● **Excerpted passage**
============================================================

One case was 13feb99 NOT, standards GD71 and HZ44. She shows the sensitifity function and residuals using an order 6 and an order 15 Legendre polynomail. The RMS was about the same in these two caes. However, she says that they discovered that using the order 15 function, there was a problem in the blue. However, using the order 6, the problem was better (though not completely gone). What they learned with the fits is that you have to take a range of wavelenght where the sensitivity function looks more or less flat. Then they delete the points due to the features of the sky. Finally, choose a low order for the fit. (Greg notes that there's no reason to use low order, and he usually uses higher order to take out all the systematics. He says that also, therefore, he likes to use very well sampled standard stars (i.e. well sampled in the table). Ariel said that there were scary perhaps unphysical wiggles showing up in the residuals with higher order fits, and that it waa probably safer to just stick with a lower order.) Serena shows an example of the difference between the 15th and 6th order. Greg points at one of the places of difference, and says that right there there were very weak but very spread out water absorption.
Serena shows how the systematic errors were fit. She built a histogram of the resdiuals, and calculated the standard deviation from that. Note that these residuals look like broad wiggles, rather than just pixel-to-pixel noise. For Grism 4, GC71, she got 0.0... (I didn't get it). For Grism 5, it was 0.06. This is compared to the statistical errors, which is done based on the statistical errors (assuming Poisson errors). She plots poisson uncertainty as a function of wavelength. In the range 4000-7000 Angstroms, the statistical error is 0.005 to 0.007. Hence, the standard deviation calculated is a measurement of the systematics in the standard star residuals.

============================================================

Stored records
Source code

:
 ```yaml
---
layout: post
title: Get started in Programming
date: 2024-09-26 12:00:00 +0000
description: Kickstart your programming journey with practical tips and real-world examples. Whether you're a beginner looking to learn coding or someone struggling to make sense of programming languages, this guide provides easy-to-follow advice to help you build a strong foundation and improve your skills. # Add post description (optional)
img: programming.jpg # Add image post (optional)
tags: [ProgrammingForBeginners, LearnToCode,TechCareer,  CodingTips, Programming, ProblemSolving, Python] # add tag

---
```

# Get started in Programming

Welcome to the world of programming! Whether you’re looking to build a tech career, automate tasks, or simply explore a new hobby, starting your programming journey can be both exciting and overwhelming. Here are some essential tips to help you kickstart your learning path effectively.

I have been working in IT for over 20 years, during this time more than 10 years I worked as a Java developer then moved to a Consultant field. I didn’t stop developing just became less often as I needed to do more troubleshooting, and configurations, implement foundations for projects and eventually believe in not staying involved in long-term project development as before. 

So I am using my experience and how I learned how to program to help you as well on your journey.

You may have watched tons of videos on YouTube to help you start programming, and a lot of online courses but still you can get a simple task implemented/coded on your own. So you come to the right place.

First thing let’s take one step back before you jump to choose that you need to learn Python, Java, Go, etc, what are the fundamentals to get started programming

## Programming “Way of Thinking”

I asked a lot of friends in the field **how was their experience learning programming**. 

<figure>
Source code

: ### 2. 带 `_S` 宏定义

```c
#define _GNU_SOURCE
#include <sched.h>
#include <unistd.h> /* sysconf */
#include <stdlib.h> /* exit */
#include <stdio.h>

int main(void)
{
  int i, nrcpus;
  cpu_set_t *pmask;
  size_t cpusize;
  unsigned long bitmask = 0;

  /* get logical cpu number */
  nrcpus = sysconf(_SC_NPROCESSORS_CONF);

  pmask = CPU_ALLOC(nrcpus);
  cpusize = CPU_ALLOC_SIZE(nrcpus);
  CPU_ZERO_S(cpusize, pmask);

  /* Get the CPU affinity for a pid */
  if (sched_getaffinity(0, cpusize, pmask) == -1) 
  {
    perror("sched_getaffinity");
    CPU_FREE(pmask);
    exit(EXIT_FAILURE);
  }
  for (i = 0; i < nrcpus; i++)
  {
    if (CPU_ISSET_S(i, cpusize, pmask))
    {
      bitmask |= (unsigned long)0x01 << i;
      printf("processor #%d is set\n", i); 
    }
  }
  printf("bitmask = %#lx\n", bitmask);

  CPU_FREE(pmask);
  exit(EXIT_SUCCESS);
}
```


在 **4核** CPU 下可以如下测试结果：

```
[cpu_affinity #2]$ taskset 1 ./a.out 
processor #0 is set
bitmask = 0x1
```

============================================================

● **Your tasks**
• 1. Using the notes on standard star fits, say whether each statement agrees with them. Answer yes or no and quote the words that decide it.
(a) The RMS was very different between the order 6 and order 15 fits.
(b) Greg usually uses higher order fits.
(c) For Grism 5, the standard deviation was 0.06.
• 2. Answer these questions from the notes on standard star fits.
(a) Which standards were used in the 13feb99 NOT case?
(b) What was the statistical error in the range 4000-7000 Angstroms?
(c) According to Greg, what was at one of the places of difference between the 15th and 6th order fits?

● **Written responses**
• 1.
(a) No: "The RMS was about the same"
(b) Yes: "he usually uses higher order to take out all the systematics"
(c) Yes: "For Grism 5, it was 0.06."

• 2.
(a) GD71 and HZ44
(b) 0.005 to 0.007
(c) Very weak but very spread out water absorption